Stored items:
= Beginning of Section =
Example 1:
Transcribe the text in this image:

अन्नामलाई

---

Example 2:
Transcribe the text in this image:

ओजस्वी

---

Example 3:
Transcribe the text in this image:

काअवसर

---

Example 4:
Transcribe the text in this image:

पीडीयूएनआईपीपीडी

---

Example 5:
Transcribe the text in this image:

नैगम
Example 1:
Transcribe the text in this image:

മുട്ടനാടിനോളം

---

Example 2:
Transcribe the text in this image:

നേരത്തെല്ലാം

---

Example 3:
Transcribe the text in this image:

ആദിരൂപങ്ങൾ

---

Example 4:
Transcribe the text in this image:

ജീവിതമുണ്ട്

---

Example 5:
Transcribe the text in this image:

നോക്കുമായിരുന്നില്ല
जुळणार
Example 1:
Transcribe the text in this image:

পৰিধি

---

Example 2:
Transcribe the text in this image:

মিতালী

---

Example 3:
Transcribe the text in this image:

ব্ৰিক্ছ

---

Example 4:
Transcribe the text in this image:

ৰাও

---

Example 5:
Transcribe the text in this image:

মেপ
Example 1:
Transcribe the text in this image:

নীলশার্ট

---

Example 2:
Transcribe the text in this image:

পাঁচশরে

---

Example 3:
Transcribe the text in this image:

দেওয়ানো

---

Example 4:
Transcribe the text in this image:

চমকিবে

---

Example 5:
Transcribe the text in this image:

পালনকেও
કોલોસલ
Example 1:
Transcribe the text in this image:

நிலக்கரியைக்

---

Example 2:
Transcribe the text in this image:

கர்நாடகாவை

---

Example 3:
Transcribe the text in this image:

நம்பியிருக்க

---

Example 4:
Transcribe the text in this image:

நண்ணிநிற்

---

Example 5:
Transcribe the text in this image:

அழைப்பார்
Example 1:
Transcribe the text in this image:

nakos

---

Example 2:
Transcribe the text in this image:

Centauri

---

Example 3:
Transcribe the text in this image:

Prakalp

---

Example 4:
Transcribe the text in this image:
= End of Section =
_THE PROBLEM:_ Copy out all of the data exactly, leaving nothing out.

_ANSWER BOX:_
Example 1:
Transcribe the text in this image:

अन्नामलाई

---

Example 2:
Transcribe the text in this image:

ओजस्वी

---

Example 3:
Transcribe the text in this image:

काअवसर

---

Example 4:
Transcribe the text in this image:

पीडीयूएनआईपीपीडी

---

Example 5:
Transcribe the text in this image:

नैगम
Example 1:
Transcribe the text in this image:

മുട്ടനാടിനോളം

---

Example 2:
Transcribe the text in this image:

നേരത്തെല്ലാം

---

Example 3:
Transcribe the text in this image:

ആദിരൂപങ്ങൾ

---

Example 4:
Transcribe the text in this image:

ജീവിതമുണ്ട്

---

Example 5:
Transcribe the text in this image:

നോക്കുമായിരുന്നില്ല
जुळणार
Example 1:
Transcribe the text in this image:

পৰিধি

---

Example 2:
Transcribe the text in this image:

মিতালী

---

Example 3:
Transcribe the text in this image:

ব্ৰিক্ছ

---

Example 4:
Transcribe the text in this image:

ৰাও

---

Example 5:
Transcribe the text in this image:

মেপ
Example 1:
Transcribe the text in this image:

নীলশার্ট

---

Example 2:
Transcribe the text in this image:

পাঁচশরে

---

Example 3:
Transcribe the text in this image:

দেওয়ানো

---

Example 4:
Transcribe the text in this image:

চমকিবে

---

Example 5:
Transcribe the text in this image:

পালনকেও
કોલોસલ
Example 1:
Transcribe the text in this image:

நிலக்கரியைக்

---

Example 2:
Transcribe the text in this image:

கர்நாடகாவை

---

Example 3:
Transcribe the text in this image:

நம்பியிருக்க

---

Example 4:
Transcribe the text in this image:

நண்ணிநிற்

---

Example 5:
Transcribe the text in this image:

அழைப்பார்
Example 1:
Transcribe the text in this image:

nakos

---

Example 2:
Transcribe the text in this image:

Centauri

---

Example 3:
Transcribe the text in this image:

Prakalp

---

Example 4:
Transcribe the text in this image:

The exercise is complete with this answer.